*Task:*
Report each line of the listing below that contains the word "Observed", and reproduce every such line in full.

*Supplied information:*
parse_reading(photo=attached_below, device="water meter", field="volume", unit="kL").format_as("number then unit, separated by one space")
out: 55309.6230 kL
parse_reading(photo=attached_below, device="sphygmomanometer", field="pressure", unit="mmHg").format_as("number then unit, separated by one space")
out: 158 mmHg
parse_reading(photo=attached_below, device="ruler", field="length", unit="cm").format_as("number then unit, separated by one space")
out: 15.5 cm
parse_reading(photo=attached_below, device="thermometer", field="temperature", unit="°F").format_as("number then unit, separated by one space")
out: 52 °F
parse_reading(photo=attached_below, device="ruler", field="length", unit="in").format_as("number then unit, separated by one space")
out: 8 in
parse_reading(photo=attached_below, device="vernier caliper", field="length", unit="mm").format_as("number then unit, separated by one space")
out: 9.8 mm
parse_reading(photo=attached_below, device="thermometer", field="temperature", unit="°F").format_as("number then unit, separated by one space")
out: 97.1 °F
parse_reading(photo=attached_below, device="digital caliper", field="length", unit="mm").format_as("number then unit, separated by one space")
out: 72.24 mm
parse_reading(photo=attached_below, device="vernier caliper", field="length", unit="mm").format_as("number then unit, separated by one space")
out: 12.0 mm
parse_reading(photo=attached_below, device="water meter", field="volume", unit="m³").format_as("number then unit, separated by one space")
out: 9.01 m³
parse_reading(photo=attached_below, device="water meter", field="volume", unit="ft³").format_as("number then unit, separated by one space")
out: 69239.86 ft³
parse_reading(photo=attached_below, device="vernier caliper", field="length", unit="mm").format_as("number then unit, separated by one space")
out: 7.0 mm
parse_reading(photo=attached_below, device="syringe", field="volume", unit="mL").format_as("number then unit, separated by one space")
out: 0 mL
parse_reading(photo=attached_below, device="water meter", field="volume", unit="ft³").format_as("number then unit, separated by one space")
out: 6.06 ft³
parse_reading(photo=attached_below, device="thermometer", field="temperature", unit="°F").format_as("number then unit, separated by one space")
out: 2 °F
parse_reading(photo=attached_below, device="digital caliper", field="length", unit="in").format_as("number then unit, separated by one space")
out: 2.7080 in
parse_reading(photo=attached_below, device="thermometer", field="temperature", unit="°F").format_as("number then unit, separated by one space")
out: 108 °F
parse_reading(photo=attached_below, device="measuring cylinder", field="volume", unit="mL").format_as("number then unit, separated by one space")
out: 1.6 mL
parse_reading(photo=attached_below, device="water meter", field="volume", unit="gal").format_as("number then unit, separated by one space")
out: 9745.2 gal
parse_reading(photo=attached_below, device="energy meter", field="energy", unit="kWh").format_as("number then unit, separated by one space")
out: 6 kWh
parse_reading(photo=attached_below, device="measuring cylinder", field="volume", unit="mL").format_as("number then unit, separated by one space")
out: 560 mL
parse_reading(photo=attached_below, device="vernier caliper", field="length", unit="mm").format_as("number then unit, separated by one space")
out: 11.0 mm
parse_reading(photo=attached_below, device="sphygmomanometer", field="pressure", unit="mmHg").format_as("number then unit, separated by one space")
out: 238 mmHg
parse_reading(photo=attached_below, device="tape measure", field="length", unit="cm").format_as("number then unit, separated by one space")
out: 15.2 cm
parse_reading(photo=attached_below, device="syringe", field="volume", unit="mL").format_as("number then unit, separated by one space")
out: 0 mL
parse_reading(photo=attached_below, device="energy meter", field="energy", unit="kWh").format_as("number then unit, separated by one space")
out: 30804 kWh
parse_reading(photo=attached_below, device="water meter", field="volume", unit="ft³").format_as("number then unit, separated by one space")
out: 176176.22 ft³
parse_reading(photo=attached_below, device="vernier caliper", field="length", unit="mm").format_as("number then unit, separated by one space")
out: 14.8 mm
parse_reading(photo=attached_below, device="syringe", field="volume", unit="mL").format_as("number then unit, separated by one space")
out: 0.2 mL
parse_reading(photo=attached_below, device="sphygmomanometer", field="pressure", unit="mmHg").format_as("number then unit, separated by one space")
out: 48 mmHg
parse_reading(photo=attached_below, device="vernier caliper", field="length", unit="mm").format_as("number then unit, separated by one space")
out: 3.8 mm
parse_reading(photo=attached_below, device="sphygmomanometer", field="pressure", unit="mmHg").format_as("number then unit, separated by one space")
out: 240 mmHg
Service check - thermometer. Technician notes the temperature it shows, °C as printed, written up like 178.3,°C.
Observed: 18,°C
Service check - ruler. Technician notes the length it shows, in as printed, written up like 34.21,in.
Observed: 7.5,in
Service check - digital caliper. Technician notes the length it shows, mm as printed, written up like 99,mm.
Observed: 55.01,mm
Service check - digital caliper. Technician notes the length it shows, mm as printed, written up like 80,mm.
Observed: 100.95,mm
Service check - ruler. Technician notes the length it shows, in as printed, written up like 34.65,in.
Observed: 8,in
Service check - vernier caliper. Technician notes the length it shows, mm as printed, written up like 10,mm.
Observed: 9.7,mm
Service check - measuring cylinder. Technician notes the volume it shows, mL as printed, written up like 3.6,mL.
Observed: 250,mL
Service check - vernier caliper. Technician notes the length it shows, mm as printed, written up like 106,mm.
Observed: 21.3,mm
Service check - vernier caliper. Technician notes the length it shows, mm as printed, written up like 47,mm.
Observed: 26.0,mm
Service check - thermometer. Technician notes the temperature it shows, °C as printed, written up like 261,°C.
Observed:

*Task output:*
Observed: 18,°C
Observed: 7.5,in
Observed: 55.01,mm
Observed: 100.95,mm
Observed: 8,in
Observed: 9.7,mm
Observed: 250,mL
Observed: 21.3,mm
Observed: 26.0,mm
Observed:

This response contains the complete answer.